ACTION ITEM - Format the lines of the records below as a JSON list of strings, one string per line with blank lines omitted, starting at the first line of the records and ending with the line that contains "občanka Rtuťová v akci", including that line.

TASK DATA -

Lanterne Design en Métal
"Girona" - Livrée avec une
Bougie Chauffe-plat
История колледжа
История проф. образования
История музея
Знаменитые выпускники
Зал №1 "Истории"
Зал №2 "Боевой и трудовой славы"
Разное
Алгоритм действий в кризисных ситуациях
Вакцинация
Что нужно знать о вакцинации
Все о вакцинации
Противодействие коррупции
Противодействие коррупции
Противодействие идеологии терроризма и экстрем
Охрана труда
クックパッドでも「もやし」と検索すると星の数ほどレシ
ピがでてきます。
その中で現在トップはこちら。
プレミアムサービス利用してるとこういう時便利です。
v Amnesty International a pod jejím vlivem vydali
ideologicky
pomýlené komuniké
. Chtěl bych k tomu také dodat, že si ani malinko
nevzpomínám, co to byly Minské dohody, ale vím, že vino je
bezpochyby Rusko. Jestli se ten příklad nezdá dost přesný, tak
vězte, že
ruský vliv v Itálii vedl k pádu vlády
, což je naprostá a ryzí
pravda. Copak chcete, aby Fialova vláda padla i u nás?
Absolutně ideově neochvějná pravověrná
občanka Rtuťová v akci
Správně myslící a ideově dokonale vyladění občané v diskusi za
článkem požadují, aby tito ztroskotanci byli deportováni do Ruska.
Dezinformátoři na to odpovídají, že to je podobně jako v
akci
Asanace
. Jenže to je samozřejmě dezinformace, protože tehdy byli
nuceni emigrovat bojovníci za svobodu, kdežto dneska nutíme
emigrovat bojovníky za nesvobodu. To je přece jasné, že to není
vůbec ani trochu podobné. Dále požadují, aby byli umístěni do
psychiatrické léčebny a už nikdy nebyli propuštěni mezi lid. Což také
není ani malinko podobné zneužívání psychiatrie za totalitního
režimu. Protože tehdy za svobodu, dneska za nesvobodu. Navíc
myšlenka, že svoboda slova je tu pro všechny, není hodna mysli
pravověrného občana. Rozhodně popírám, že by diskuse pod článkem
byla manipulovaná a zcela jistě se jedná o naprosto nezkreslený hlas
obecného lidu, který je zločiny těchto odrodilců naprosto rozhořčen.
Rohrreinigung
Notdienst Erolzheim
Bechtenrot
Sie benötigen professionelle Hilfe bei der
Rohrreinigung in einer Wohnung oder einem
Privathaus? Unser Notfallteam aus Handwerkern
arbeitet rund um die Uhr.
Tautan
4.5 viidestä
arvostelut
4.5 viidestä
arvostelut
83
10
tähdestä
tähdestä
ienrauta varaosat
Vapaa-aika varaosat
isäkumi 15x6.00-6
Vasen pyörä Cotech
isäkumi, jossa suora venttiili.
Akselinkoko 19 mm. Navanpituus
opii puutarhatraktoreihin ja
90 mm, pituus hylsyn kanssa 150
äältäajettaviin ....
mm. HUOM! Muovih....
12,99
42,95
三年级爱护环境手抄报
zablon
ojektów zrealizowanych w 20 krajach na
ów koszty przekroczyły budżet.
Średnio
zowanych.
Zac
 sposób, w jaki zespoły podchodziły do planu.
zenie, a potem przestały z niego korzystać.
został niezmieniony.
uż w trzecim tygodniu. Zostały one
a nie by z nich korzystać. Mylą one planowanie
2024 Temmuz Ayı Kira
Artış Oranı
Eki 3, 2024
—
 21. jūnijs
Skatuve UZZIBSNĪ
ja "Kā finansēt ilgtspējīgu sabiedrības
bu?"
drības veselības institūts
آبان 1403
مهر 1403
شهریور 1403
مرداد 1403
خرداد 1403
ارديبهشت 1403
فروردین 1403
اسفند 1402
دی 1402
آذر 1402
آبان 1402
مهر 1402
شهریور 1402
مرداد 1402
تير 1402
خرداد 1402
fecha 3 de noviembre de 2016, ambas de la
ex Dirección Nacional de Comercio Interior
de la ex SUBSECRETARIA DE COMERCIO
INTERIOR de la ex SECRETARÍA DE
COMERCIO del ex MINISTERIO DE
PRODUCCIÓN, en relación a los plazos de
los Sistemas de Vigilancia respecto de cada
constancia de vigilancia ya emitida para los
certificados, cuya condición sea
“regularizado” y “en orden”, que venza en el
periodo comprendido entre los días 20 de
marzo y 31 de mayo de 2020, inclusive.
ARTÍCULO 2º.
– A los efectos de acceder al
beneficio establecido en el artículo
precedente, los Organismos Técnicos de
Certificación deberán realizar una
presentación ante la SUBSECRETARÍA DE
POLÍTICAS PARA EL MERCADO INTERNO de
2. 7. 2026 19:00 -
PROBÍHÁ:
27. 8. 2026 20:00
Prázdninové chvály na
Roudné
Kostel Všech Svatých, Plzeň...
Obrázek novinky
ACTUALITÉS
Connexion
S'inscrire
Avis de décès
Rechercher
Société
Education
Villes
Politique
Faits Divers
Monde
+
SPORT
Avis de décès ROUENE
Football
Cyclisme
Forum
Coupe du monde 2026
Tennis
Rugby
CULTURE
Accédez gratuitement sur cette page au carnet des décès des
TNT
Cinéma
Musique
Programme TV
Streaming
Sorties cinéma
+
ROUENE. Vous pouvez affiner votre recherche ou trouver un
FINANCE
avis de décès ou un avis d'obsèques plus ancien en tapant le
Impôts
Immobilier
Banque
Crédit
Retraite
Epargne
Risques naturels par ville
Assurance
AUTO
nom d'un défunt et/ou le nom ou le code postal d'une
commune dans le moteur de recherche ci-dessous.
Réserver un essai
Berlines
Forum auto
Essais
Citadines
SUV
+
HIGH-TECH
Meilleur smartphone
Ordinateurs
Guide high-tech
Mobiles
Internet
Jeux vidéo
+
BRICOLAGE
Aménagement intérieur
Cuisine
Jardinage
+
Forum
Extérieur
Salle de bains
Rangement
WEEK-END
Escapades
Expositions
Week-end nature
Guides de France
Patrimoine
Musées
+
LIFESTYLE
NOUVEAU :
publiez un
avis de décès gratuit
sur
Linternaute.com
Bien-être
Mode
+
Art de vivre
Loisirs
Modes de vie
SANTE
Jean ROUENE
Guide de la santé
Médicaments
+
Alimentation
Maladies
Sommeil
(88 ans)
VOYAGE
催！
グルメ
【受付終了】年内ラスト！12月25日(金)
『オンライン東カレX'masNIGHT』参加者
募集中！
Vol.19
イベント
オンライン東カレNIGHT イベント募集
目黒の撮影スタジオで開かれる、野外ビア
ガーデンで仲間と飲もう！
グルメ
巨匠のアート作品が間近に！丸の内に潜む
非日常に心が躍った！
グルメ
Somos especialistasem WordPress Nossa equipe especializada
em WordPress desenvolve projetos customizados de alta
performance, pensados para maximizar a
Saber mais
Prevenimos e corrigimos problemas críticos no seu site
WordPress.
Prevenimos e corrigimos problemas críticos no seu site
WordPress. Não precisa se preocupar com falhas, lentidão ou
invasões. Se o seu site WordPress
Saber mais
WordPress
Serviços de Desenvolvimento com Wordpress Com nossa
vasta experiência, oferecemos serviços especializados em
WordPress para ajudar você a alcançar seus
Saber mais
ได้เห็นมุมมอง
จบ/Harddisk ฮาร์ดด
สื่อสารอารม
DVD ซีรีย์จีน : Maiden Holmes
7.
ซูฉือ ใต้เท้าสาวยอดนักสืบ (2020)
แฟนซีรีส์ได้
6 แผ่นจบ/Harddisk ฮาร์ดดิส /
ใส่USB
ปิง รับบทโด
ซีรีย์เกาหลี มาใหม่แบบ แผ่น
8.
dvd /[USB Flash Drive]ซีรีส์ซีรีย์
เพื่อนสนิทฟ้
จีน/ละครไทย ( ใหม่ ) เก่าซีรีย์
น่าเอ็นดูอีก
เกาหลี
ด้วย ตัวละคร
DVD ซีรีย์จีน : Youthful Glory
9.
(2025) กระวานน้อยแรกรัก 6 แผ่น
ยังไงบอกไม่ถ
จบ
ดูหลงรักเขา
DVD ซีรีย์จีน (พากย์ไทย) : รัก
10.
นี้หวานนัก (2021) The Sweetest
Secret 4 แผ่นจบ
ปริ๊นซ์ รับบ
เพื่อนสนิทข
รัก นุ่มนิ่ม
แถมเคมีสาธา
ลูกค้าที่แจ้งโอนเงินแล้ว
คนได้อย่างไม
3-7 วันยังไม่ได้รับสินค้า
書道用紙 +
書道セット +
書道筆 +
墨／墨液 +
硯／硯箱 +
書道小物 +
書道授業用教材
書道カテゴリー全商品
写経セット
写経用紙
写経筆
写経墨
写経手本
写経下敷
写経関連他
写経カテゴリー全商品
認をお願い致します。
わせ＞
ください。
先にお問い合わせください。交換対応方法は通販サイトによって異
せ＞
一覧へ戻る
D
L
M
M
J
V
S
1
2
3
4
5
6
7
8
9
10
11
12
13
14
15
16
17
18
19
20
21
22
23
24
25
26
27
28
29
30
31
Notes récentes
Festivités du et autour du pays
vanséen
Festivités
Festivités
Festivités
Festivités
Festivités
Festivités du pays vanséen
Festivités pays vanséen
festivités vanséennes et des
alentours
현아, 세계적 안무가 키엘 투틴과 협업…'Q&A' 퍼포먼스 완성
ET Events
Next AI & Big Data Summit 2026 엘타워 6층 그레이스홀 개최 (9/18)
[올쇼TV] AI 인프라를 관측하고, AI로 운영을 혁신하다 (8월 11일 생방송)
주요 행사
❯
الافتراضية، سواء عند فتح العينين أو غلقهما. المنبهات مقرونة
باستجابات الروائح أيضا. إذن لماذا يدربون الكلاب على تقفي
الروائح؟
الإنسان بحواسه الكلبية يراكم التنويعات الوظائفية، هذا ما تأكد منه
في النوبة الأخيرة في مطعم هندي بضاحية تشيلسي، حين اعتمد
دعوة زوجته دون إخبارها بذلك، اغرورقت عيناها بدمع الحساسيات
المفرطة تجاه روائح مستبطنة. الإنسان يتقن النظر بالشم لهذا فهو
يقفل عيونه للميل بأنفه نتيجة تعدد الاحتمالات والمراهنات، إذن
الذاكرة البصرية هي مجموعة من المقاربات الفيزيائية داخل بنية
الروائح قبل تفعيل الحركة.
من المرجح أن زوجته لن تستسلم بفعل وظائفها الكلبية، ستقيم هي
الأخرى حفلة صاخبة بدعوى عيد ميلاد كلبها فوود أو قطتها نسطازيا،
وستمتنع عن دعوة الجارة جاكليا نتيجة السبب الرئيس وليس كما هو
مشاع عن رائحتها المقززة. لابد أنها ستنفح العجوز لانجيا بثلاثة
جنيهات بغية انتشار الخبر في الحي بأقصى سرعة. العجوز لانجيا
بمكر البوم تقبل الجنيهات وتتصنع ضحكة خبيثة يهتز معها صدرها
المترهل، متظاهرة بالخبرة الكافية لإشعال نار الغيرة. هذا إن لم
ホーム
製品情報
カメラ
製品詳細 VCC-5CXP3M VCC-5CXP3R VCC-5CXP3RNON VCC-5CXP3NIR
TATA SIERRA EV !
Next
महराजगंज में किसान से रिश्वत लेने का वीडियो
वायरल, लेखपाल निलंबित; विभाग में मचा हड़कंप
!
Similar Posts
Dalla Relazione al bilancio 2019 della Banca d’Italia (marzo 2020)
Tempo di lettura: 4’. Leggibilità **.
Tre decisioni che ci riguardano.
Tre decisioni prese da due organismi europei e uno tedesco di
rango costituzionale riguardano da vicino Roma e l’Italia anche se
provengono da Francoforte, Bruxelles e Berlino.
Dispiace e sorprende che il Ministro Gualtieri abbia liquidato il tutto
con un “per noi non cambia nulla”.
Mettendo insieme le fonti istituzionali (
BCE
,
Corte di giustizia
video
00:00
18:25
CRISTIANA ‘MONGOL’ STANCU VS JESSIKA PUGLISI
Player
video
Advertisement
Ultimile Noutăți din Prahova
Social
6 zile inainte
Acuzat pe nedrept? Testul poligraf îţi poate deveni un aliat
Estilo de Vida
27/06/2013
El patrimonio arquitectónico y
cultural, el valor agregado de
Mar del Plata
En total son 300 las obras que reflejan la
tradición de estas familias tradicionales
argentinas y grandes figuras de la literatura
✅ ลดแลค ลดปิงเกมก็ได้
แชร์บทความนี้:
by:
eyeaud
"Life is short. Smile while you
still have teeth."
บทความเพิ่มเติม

WRITTEN SOLUTION -
[
  "Lanterne Design en Métal",
  "\"Girona\" - Livrée avec une",
  "Bougie Chauffe-plat",
  "История колледжа",
  "История проф. образования",
  "История музея",
  "Знаменитые выпускники",
  "Зал №1 \"Истории\"",
  "Зал №2 \"Боевой и трудовой славы\"",
  "Разное",
  "Алгоритм действий в кризисных ситуациях",
  "Вакцинация",
  "Что нужно знать о вакцинации",
  "Все о вакцинации",
  "Противодействие коррупции",
  "Противодействие коррупции",
  "Противодействие идеологии терроризма и экстрем",
  "Охрана труда",
  "クックパッドでも「もやし」と検索すると星の数ほどレシ",
  "ピがでてきます。",
  "その中で現在トップはこちら。",
  "プレミアムサービス利用してるとこういう時便利です。",
  "v Amnesty International a pod jejím vlivem vydali",
  "ideologicky",
  "pomýlené komuniké",
  ". Chtěl bych k tomu také dodat, že si ani malinko",
  "nevzpomínám, co to byly Minské dohody, ale vím, že vino je",
  "bezpochyby Rusko. Jestli se ten příklad nezdá dost přesný, tak",
  "vězte, že",
  "ruský vliv v Itálii vedl k pádu vlády",
  ", což je naprostá a ryzí",
  "pravda. Copak chcete, aby Fialova vláda padla i u nás?",
  "Absolutně ideově neochvějná pravověrná",
  "občanka Rtuťová v akci"
]